I think Google is headed to breach the trust thermocline (warning: a twitter link). I think why these collapses seem sudden and so large in scale is because there's so much inertia. Services / products that have become the standard can go well below the line that would be accepted otherwise and that's why they don't see big changes in user base while the enshittification process goes on.. So, for them the point where a large portion of the user base is even willing to try alternatives is already way too far.. and no small corrections is going to cut it. They try to find out what they did in the last months to cause this exodus but the reality is that they've been worse than competitors for years.

[–] [email protected] 15 points 1 year ago* (last edited 1 year ago)

That tracks so much. The two big I social media paltforms I was involved in were Facebook and Reddit. My distrust in Facebook/Meta is so large, I'm willing to block any fediverse instance that federates with them.

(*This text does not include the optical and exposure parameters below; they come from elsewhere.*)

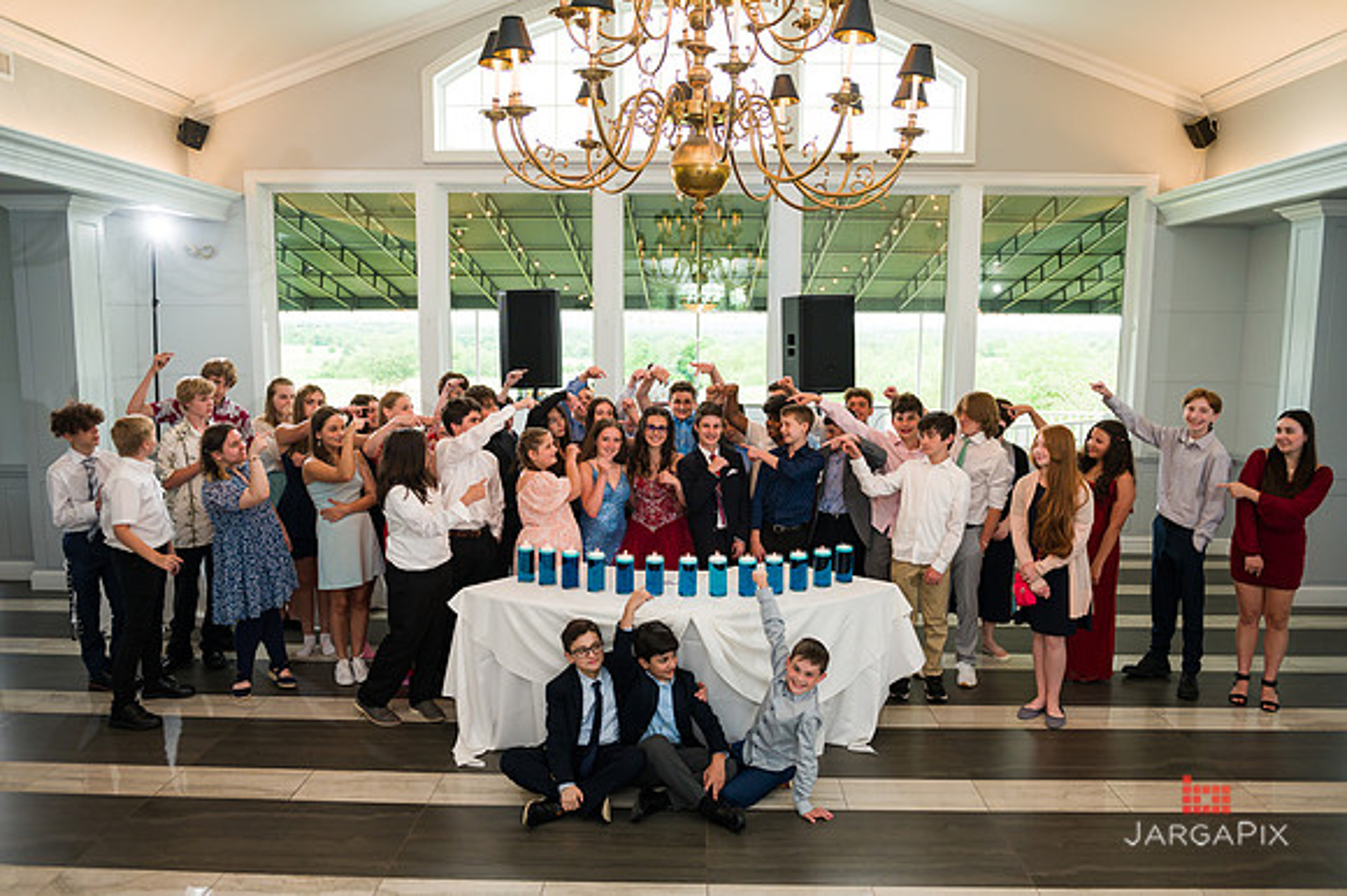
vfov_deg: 47.9
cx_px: 674
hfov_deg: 67.4
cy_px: 448
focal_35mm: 27
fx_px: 1010
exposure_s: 1/200
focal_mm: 27
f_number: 4
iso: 400
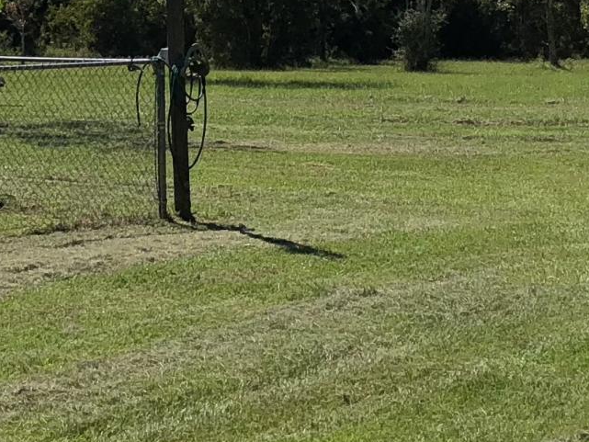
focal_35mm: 131
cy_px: -315
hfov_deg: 15.0
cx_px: 154
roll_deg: +1.5
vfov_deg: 10.7
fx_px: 2229
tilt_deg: +6.1
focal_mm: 3.99
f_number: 1.8
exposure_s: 1/4367
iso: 20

And Reddit's only chance to get me back would be to become a trust-managed nonprofit within at most a year (but only if that's how long it would take to implement if they started to go that way within the next few weeks).

[–] [email protected] 11 points 1 year ago* (last edited 1 year ago)

Apparently, that guy cross-posts to Mastodon.

[–] [email protected] 4 points 1 year ago

I've got the Nitter equivalent that works just as well. Well, until Muskrat breaks it again, lol.